**YOUR TASKS**
(A) In the film recap, what book does Janie read aloud to Harry?
(B) Carry on the film recap from the point where it stops, keeping its wry tone.

**PASSAGE**
Next we see a curious little girl, Janie, come to check Harry out. When they meet at his backyard gate, she inquires, “It’s not catching, is it?” She means being a midget, of course. Reassured that it isn’t, she grabs Harry’s hand and they go over to play with his puppy. I have to wonder how old Janie. She’s a bit shorter than Harry, for instance. Still, I guess he’d take any companion he could get, and Jennie does seem like a sweet kid.*
[*According to the end credits, Janie is supposed to be eight at this point.]
Cut to some chicks. Sadly, this doesn’t herald an appearance by Foghorn Leghorn and Dog. After a montage of similarly young animals, and then older versions of the same, we cut back to Harry. The passage of several years is succinctly indicated by the fact that his dog is now a fully grown Collie. They also indicate Harry’s adulthood by having him clad in a suit and tie.
Further evidence is provided by a return visit from Janie, now a fully grown woman at 16. (Maybe she’s fully grown because the actress playing her now is a good ten years older than that.) The two are clearly remained very close, even to the point of still holding hands as they cross the yard. It turns out they read together. Small town life, I guess. Today Janie reads aloud from Gulliver’s Travels. Get it? About two paragraphs in, Harry falls asleep. Janie smiles, so I can only suppose she slipped him a roofie or something so she could get out of there.
Worst instance of “Dick in a Box” ever.
Things aren’t always so rosy for Harry, however. Back home, his 16 year-old sister Susan returns home from school. As Harry washes dishes near the door, he can hear her frantically dissuading her friends from coming inside. Now a typically self-involved teen, it’s clear that Susan’s days defending Harry are behind her. Quite the opposite, in fact, as she lays into Harry as soon as she’s shut the door behind her.

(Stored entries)
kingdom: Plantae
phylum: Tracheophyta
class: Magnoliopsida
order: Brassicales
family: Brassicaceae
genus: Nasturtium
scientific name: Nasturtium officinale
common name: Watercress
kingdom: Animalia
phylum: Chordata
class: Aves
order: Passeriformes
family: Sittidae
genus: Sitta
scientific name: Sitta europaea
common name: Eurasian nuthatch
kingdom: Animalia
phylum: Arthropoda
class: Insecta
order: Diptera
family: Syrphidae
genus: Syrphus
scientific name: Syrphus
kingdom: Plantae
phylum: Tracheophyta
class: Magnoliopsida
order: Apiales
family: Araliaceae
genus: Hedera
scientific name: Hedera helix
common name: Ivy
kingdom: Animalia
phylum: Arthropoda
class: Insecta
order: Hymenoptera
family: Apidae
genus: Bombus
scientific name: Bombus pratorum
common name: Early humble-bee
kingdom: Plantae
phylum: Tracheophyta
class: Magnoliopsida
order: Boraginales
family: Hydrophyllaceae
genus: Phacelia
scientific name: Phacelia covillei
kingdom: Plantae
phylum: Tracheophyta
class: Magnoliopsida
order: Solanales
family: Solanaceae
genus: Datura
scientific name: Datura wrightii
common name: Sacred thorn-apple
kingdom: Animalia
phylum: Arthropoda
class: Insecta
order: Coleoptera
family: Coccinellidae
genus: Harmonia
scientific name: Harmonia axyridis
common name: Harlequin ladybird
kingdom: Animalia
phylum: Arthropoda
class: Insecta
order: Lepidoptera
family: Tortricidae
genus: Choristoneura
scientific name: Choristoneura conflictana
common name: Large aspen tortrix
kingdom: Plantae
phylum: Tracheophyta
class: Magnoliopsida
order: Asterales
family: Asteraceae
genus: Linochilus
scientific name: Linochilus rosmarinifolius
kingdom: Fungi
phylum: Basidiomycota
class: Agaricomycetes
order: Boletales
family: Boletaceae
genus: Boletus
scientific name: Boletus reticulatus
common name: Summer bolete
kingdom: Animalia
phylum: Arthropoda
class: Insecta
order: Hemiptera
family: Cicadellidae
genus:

**RESULTS FOR EACH TASK**
(A) Gulliver's Travels

(B)
We cut again to Harry and Janie. She’s giving him a belated birthday present; an inscribed watch. Then she playfully revisits the “It’s not catching, is it?” line, laughing when Harry doesn’t immediately catch on. However, this reference to their first moment of friendship proves to be a precursor of further bad tidings for our diminutive protagonist.
Janie happily informs Harry that she’s gotten engaged and will be moving away with her new husband. At this point I really have to question whether Janie was indeed meant to be only 16 at this point. I know people got married younger back in those days, especially small town girls. Still, Janie’s being 18 at this point would make a bit more sense, and at least slightly mitigate the actress’ apparent age.
In any case, Harry’s face crumbles at the news. It’s almost immaterial whether he has romantic feelings for her, although like many lonely men who have a woman friend, he probably has at least some mixed in there. The fact is that the younger but now fully-grown Janie is moving on to a world of normalcy that Harry can never really know. More directly, she takes with her the only uncomplicated, completely happy relationship he has known.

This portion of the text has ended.